_Materials provided:_
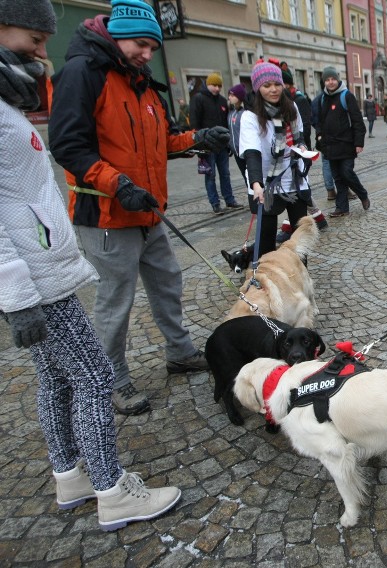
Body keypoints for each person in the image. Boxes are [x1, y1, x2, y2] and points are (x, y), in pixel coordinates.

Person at [0, 0, 182, 530]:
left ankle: (70, 476)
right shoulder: (82, 74)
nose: (42, 53)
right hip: (40, 271)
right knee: (95, 378)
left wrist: (192, 142)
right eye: (34, 40)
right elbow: (66, 152)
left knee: (57, 380)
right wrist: (13, 294)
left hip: (46, 265)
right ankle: (111, 489)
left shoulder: (15, 96)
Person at [49, 0, 228, 415]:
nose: (147, 54)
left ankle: (180, 353)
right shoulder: (83, 73)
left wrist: (199, 137)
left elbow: (163, 141)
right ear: (116, 35)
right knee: (116, 301)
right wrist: (117, 184)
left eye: (153, 47)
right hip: (108, 215)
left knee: (168, 283)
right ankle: (111, 379)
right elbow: (67, 145)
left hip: (148, 212)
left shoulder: (142, 82)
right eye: (140, 45)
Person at [239, 60, 309, 257]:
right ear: (257, 87)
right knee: (266, 241)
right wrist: (256, 183)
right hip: (266, 181)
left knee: (299, 238)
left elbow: (300, 136)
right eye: (267, 85)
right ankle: (267, 279)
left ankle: (298, 279)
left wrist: (303, 148)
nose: (273, 90)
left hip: (293, 177)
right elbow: (251, 152)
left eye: (277, 84)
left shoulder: (291, 107)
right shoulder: (250, 116)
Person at [316, 66, 370, 218]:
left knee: (346, 172)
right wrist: (319, 136)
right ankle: (342, 208)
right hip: (330, 146)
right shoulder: (323, 98)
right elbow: (319, 120)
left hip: (346, 144)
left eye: (333, 79)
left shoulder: (347, 96)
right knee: (338, 177)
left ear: (338, 79)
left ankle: (362, 194)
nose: (331, 82)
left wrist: (359, 143)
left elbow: (358, 121)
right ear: (324, 81)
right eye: (327, 79)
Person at [191, 71, 240, 213]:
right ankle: (215, 203)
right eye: (214, 85)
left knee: (225, 173)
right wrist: (198, 143)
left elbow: (226, 123)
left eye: (219, 86)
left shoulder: (222, 100)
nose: (217, 88)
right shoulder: (198, 99)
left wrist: (228, 142)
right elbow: (194, 122)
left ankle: (229, 200)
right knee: (210, 175)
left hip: (222, 145)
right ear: (208, 85)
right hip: (207, 146)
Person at [281, 67, 312, 151]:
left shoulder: (299, 99)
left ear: (287, 84)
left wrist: (302, 144)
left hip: (300, 148)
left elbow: (305, 125)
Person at [227, 84, 248, 185]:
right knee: (245, 176)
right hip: (236, 151)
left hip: (245, 151)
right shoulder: (231, 113)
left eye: (232, 95)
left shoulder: (245, 113)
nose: (229, 97)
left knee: (250, 176)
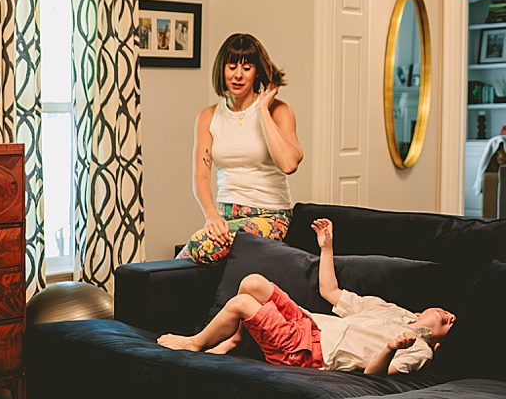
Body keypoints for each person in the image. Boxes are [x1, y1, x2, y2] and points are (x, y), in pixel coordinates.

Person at [158, 219, 455, 375]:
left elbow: (376, 373)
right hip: (309, 323)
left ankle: (194, 343)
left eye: (452, 324)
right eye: (449, 312)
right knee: (252, 283)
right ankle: (236, 338)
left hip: (310, 352)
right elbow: (331, 293)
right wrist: (327, 247)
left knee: (242, 303)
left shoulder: (420, 351)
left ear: (440, 342)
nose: (450, 316)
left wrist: (391, 347)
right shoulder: (393, 310)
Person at [178, 33, 303, 264]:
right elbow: (201, 176)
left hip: (270, 216)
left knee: (198, 247)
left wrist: (263, 111)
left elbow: (289, 164)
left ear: (257, 72)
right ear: (222, 70)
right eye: (232, 66)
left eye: (246, 67)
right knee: (173, 267)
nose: (237, 75)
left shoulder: (278, 111)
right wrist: (212, 217)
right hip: (226, 218)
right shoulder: (209, 116)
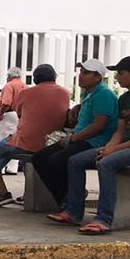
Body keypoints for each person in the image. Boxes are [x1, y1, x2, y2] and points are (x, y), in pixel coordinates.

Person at [50, 56, 130, 234]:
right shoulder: (124, 99)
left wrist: (114, 150)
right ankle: (73, 213)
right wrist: (108, 148)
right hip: (125, 147)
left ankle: (103, 219)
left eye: (121, 73)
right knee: (75, 161)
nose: (117, 77)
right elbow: (119, 131)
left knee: (106, 163)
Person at [32, 59, 117, 208]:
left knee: (57, 160)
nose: (81, 76)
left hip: (95, 141)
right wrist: (77, 107)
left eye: (86, 73)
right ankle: (66, 196)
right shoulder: (89, 93)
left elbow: (99, 125)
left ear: (98, 77)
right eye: (80, 72)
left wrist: (74, 138)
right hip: (80, 138)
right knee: (39, 158)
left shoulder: (104, 94)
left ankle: (72, 199)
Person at [0, 63, 70, 205]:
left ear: (36, 79)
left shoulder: (25, 93)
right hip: (53, 143)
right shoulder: (65, 93)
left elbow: (19, 113)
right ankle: (26, 193)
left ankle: (3, 193)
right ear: (54, 77)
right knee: (26, 158)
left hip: (26, 142)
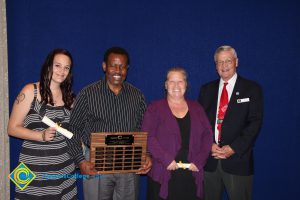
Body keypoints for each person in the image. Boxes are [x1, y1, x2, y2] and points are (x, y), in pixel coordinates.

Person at [66, 46, 152, 200]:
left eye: (122, 66)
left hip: (129, 162)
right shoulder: (87, 94)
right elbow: (72, 129)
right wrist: (81, 161)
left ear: (127, 69)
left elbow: (145, 129)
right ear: (104, 66)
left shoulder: (137, 96)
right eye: (113, 65)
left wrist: (147, 154)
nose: (118, 70)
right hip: (95, 163)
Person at [7, 48, 77, 199]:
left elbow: (74, 134)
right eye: (57, 65)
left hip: (64, 172)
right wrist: (40, 135)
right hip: (31, 170)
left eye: (66, 67)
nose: (62, 71)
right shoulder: (30, 90)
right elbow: (11, 128)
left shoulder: (71, 99)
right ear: (48, 66)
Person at [198, 45, 263, 200]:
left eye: (228, 61)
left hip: (238, 161)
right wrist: (208, 144)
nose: (224, 65)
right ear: (215, 66)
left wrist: (233, 148)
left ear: (236, 62)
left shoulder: (252, 89)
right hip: (210, 161)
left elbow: (255, 123)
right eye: (220, 62)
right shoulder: (206, 90)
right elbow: (200, 124)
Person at [142, 67, 213, 200]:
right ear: (165, 85)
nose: (176, 85)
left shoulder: (197, 108)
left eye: (180, 81)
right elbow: (148, 137)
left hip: (192, 173)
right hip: (163, 172)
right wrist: (166, 159)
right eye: (171, 81)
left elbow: (208, 135)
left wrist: (199, 161)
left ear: (186, 84)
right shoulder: (154, 108)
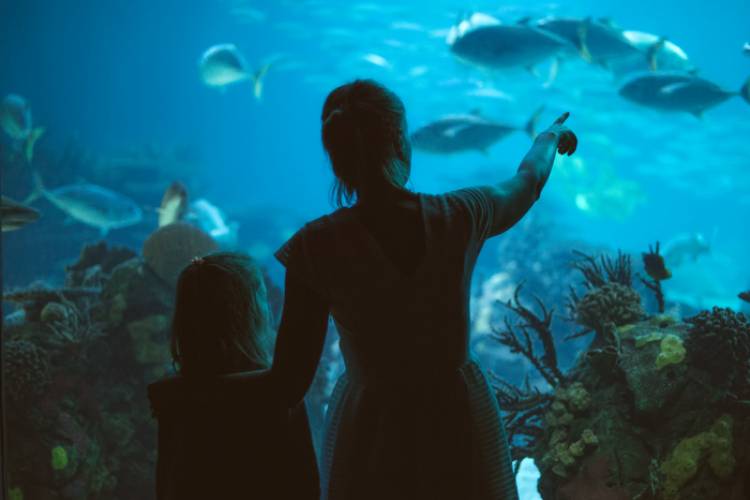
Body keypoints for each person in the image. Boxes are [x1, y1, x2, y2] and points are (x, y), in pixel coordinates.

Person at [228, 79, 576, 499]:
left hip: (371, 428)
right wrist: (547, 138)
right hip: (456, 416)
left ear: (335, 160)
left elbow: (286, 383)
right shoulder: (460, 216)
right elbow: (527, 182)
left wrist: (196, 391)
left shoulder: (314, 248)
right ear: (400, 143)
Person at [147, 252, 319, 500]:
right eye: (262, 296)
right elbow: (306, 484)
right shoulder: (278, 392)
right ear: (251, 313)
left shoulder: (173, 398)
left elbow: (168, 482)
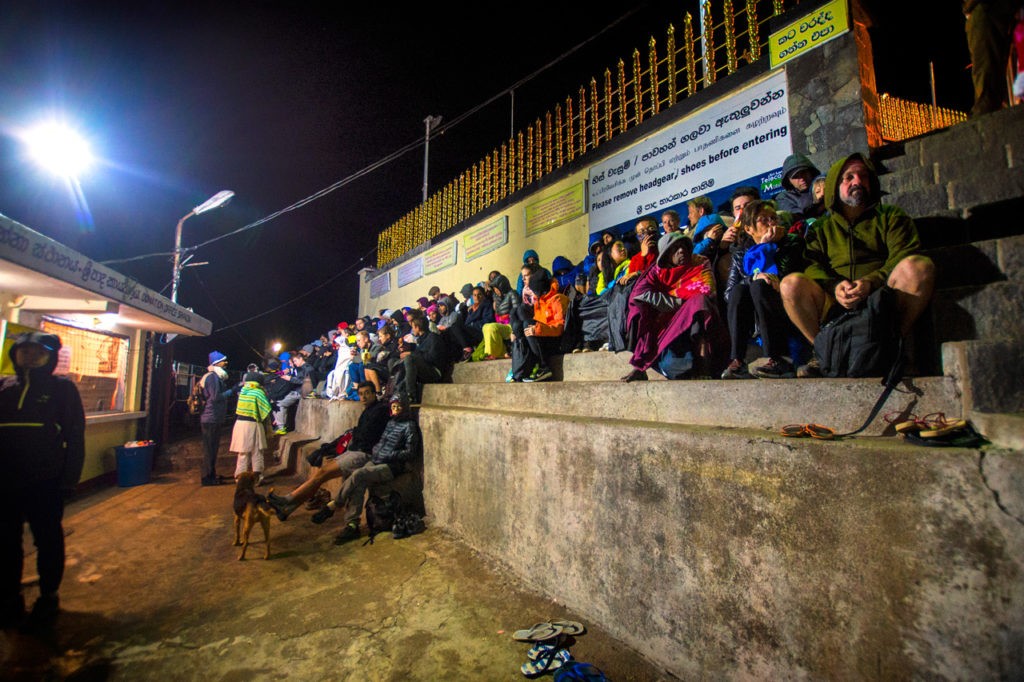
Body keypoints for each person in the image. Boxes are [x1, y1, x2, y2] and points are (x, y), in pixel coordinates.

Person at [780, 152, 936, 377]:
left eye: (863, 176)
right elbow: (811, 264)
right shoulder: (821, 228)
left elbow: (904, 253)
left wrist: (871, 283)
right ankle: (824, 352)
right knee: (790, 284)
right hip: (836, 299)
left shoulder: (889, 216)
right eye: (849, 177)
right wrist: (835, 286)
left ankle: (891, 348)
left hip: (881, 296)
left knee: (918, 267)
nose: (857, 182)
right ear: (835, 185)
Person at [0, 332, 85, 631]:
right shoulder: (5, 388)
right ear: (15, 355)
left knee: (47, 540)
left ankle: (48, 596)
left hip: (46, 481)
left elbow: (75, 436)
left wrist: (69, 479)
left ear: (49, 356)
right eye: (24, 352)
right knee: (6, 542)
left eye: (36, 352)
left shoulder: (62, 390)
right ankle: (9, 598)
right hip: (6, 482)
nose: (30, 356)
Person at [267, 381, 390, 520]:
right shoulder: (368, 410)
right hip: (355, 451)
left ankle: (287, 500)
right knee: (321, 475)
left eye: (367, 393)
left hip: (363, 454)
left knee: (323, 473)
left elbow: (367, 435)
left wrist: (356, 436)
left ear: (374, 393)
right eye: (361, 394)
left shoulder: (379, 410)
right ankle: (288, 508)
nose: (364, 397)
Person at [620, 232, 727, 382]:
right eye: (675, 248)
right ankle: (641, 367)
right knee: (640, 309)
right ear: (666, 255)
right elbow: (640, 294)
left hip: (694, 322)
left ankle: (703, 365)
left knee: (699, 303)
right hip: (666, 323)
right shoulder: (656, 271)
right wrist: (676, 303)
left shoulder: (699, 262)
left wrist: (675, 302)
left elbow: (707, 290)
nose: (681, 251)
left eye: (684, 246)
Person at [315, 395, 422, 545]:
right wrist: (377, 450)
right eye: (393, 407)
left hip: (391, 466)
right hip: (377, 460)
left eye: (399, 407)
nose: (396, 410)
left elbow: (410, 452)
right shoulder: (390, 423)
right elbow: (381, 442)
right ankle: (352, 525)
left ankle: (334, 505)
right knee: (358, 482)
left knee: (359, 474)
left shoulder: (409, 426)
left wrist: (389, 455)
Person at [721, 200, 807, 379]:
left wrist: (766, 247)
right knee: (739, 291)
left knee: (761, 286)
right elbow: (729, 293)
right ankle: (737, 360)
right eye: (763, 220)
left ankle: (777, 357)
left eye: (773, 218)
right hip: (756, 316)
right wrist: (753, 277)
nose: (771, 223)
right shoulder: (740, 253)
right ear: (748, 229)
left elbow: (784, 277)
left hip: (786, 307)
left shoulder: (791, 243)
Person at [963, 0, 1018, 116]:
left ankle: (983, 115)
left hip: (986, 10)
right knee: (991, 72)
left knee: (987, 72)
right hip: (988, 11)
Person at [516, 267, 568, 382]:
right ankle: (522, 369)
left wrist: (539, 329)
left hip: (557, 341)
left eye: (534, 290)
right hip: (545, 336)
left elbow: (560, 328)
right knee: (521, 327)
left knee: (528, 324)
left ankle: (544, 367)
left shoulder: (557, 300)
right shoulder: (540, 302)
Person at [230, 369, 273, 484]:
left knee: (243, 453)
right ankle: (257, 478)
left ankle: (240, 478)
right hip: (253, 424)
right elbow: (265, 410)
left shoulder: (243, 391)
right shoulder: (258, 392)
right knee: (257, 451)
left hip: (239, 424)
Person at [199, 350, 235, 485]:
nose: (226, 363)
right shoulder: (213, 377)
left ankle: (211, 474)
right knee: (210, 449)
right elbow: (215, 397)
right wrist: (232, 391)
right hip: (211, 417)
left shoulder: (214, 377)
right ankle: (207, 478)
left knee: (212, 448)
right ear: (216, 363)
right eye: (223, 360)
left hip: (212, 417)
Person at [773, 153, 823, 221]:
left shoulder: (824, 184)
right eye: (796, 176)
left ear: (811, 172)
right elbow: (795, 217)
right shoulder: (784, 198)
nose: (802, 178)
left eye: (804, 173)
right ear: (789, 181)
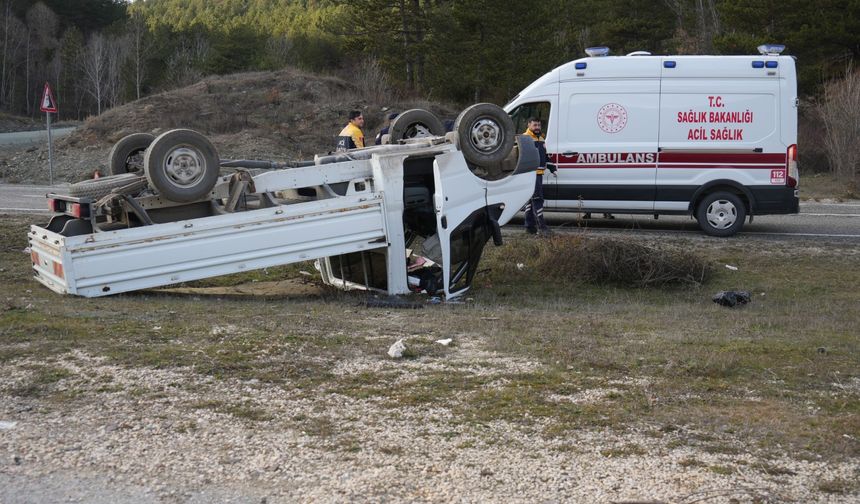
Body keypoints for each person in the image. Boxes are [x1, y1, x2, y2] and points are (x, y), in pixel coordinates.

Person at [523, 117, 555, 235]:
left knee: (531, 201)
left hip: (539, 173)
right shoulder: (525, 139)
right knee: (538, 199)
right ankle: (542, 228)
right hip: (531, 174)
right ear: (529, 125)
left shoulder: (541, 138)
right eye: (535, 125)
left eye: (539, 125)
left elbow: (545, 155)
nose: (537, 127)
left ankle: (529, 227)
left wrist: (552, 167)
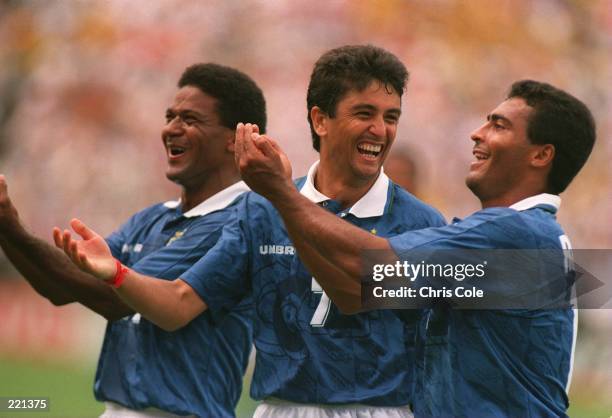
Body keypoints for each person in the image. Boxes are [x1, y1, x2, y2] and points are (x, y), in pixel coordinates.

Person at [55, 45, 446, 418]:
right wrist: (117, 273)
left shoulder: (421, 223)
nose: (380, 130)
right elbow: (179, 305)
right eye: (364, 113)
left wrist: (280, 196)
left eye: (391, 117)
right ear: (320, 119)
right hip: (280, 407)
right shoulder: (259, 209)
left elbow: (359, 298)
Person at [231, 80, 596, 417]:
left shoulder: (516, 233)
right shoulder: (521, 236)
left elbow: (373, 264)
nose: (476, 133)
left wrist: (280, 192)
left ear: (541, 155)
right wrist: (284, 199)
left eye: (499, 126)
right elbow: (358, 293)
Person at [0, 63, 267, 418]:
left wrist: (9, 224)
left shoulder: (237, 221)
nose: (171, 129)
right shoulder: (152, 218)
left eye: (190, 119)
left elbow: (116, 299)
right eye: (170, 116)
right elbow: (65, 287)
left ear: (236, 137)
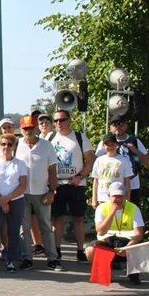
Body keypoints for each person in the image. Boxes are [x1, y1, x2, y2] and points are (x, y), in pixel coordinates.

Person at [46, 110, 95, 263]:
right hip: (58, 183)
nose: (58, 123)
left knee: (78, 218)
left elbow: (90, 160)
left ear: (69, 121)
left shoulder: (80, 137)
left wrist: (80, 176)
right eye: (55, 121)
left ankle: (80, 250)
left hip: (76, 183)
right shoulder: (50, 138)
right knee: (57, 218)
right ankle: (57, 249)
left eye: (61, 120)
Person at [15, 115, 60, 270]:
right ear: (21, 130)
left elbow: (52, 170)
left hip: (42, 191)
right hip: (22, 192)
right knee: (24, 227)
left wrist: (52, 191)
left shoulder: (47, 146)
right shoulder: (16, 145)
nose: (29, 131)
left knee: (46, 226)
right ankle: (27, 258)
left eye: (31, 128)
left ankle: (52, 258)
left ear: (36, 128)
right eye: (25, 128)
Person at [0, 133, 29, 274]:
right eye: (3, 144)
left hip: (16, 200)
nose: (6, 147)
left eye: (9, 144)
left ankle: (11, 261)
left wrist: (8, 198)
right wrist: (1, 200)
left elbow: (23, 185)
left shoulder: (20, 163)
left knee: (14, 231)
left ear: (14, 146)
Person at [84, 182, 145, 285]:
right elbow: (100, 231)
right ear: (109, 195)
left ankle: (134, 274)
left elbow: (139, 234)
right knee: (90, 250)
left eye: (120, 196)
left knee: (145, 247)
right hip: (108, 241)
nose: (118, 199)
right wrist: (112, 213)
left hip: (127, 242)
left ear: (125, 195)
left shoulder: (133, 208)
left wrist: (127, 248)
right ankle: (103, 272)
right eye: (114, 196)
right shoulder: (102, 208)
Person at [95, 116, 149, 204]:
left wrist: (135, 150)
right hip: (110, 187)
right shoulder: (105, 142)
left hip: (132, 185)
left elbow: (147, 163)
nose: (118, 127)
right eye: (114, 124)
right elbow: (97, 165)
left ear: (126, 126)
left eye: (121, 124)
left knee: (130, 211)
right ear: (110, 127)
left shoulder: (134, 141)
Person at [91, 134, 134, 244]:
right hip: (103, 197)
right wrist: (94, 198)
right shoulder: (99, 160)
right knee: (103, 221)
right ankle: (104, 244)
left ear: (117, 145)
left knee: (116, 220)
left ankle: (118, 243)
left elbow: (127, 181)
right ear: (103, 146)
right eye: (107, 145)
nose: (110, 147)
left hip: (118, 197)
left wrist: (127, 198)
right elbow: (96, 180)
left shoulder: (124, 161)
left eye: (112, 144)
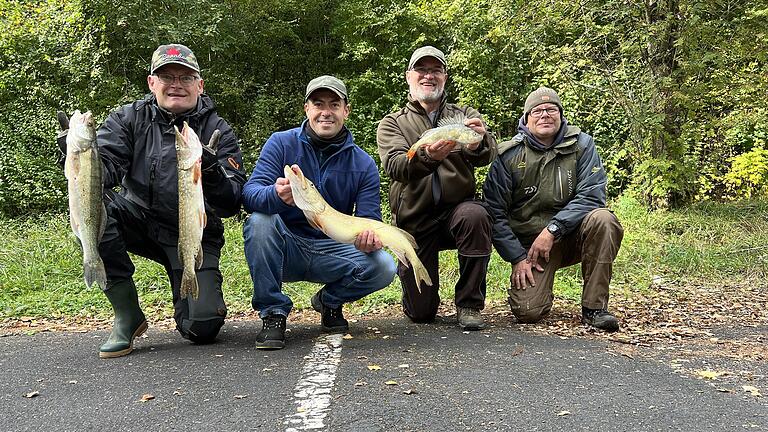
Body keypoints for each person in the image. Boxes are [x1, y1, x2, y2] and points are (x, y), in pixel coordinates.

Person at [56, 44, 246, 357]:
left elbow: (230, 203)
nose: (176, 85)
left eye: (186, 78)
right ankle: (128, 315)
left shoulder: (218, 130)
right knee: (94, 205)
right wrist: (78, 155)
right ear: (151, 83)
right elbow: (105, 175)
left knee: (202, 328)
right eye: (167, 76)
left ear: (199, 85)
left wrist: (209, 169)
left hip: (194, 235)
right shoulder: (128, 119)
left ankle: (185, 287)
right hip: (139, 221)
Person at [242, 75, 396, 350]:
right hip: (286, 249)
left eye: (334, 104)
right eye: (318, 104)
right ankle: (273, 313)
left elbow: (370, 218)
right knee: (260, 221)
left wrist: (369, 237)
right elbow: (250, 195)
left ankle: (330, 302)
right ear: (307, 109)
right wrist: (275, 196)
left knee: (384, 265)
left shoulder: (363, 162)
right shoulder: (280, 143)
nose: (326, 112)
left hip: (333, 250)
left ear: (345, 111)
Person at [482, 86, 624, 331]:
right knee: (528, 312)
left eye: (551, 109)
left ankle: (594, 308)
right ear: (526, 119)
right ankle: (538, 292)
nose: (545, 115)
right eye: (537, 111)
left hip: (573, 236)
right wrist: (516, 257)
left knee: (604, 219)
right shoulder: (508, 155)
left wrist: (553, 230)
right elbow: (494, 212)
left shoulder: (582, 145)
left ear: (561, 115)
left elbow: (592, 195)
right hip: (532, 249)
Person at [376, 46, 497, 330]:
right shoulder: (392, 123)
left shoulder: (464, 115)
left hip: (458, 212)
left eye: (436, 70)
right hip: (415, 219)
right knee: (421, 314)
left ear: (444, 77)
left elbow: (487, 154)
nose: (428, 76)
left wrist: (479, 142)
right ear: (409, 77)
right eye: (422, 70)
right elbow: (396, 167)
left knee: (476, 215)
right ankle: (420, 300)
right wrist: (430, 156)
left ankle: (469, 304)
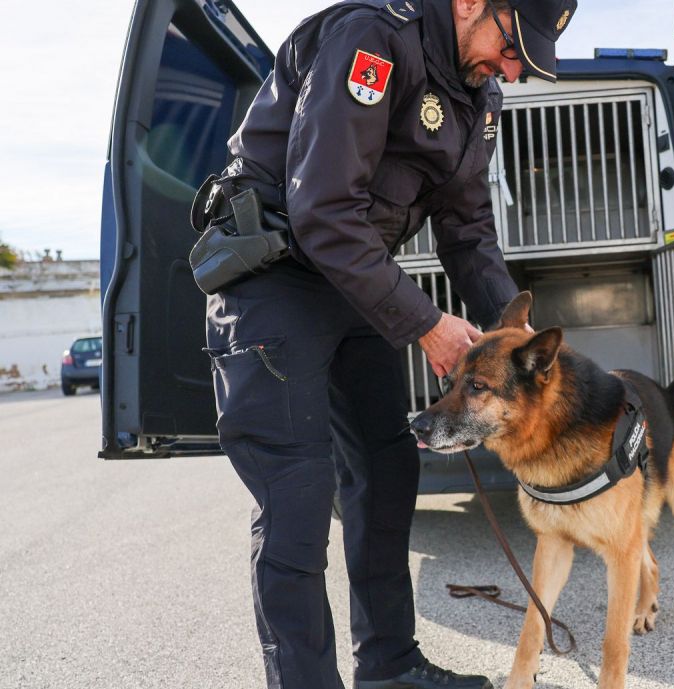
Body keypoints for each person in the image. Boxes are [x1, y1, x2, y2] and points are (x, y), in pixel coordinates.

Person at [192, 1, 577, 687]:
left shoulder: (473, 94)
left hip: (354, 285)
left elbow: (469, 236)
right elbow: (324, 210)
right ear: (469, 4)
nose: (513, 72)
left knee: (386, 467)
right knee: (298, 498)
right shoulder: (373, 40)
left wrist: (528, 356)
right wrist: (427, 325)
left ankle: (389, 665)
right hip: (274, 282)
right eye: (513, 47)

_What needs to be done:_
Transcribe the opening line of the listing above, please, and every line after it through the line with "left hip: (245, 151)", word for word, without pictures.

_Finished task:_
Body keypoints for each person in the image. Boxes are [x1, y1, x2, y2] and points are (x, y), in pixel coordinates.

Person at [0, 0, 182, 530]:
left ankle: (70, 476)
right shoulder: (82, 74)
nose: (42, 53)
right hip: (40, 271)
right knee: (95, 378)
left wrist: (192, 142)
right eye: (34, 40)
right elbow: (66, 152)
left knee: (57, 380)
right wrist: (13, 294)
left hip: (46, 265)
right ankle: (111, 489)
left shoulder: (15, 96)
Person at [49, 0, 228, 415]:
nose: (147, 54)
left ankle: (180, 353)
right shoulder: (83, 73)
left wrist: (199, 137)
left elbow: (163, 141)
right ear: (116, 35)
right knee: (116, 301)
right wrist: (117, 184)
left eye: (153, 47)
right hip: (108, 215)
left knee: (168, 283)
right ankle: (111, 379)
right elbow: (67, 145)
left hip: (148, 212)
left shoulder: (142, 82)
right eye: (140, 45)
Person at [239, 60, 309, 257]:
right ear: (257, 87)
right knee: (266, 241)
right wrist: (256, 183)
right hip: (266, 181)
left knee: (299, 238)
left elbow: (300, 136)
right eye: (267, 85)
right ankle: (267, 279)
left ankle: (298, 279)
left wrist: (303, 148)
nose: (273, 90)
left hip: (293, 177)
right elbow: (251, 152)
left eye: (277, 84)
left shoulder: (291, 107)
right shoulder: (250, 116)
Person at [316, 66, 370, 218]:
left knee: (346, 172)
right wrist: (319, 136)
right ankle: (342, 208)
right hip: (330, 146)
right shoulder: (323, 98)
right elbow: (319, 120)
left hip: (346, 144)
left eye: (333, 79)
left shoulder: (347, 96)
right knee: (338, 177)
left ear: (338, 79)
left ankle: (362, 194)
nose: (331, 82)
left wrist: (359, 143)
left elbow: (358, 121)
right ear: (324, 81)
right eye: (327, 79)
Person at [191, 71, 240, 213]:
right ankle: (215, 203)
right eye: (214, 85)
left knee: (225, 173)
right wrist: (198, 143)
left elbow: (226, 123)
left eye: (219, 86)
left shoulder: (222, 100)
nose: (217, 88)
right shoulder: (198, 99)
left wrist: (228, 142)
right elbow: (194, 122)
left ankle: (229, 200)
right knee: (210, 175)
left hip: (222, 145)
right ear: (208, 85)
right hip: (207, 146)
Person at [281, 67, 312, 151]:
left shoulder: (299, 99)
left ear: (287, 84)
left wrist: (302, 144)
left hip: (300, 148)
left elbow: (305, 125)
Person at [227, 84, 248, 185]:
right knee: (245, 176)
right hip: (236, 151)
left hip: (245, 151)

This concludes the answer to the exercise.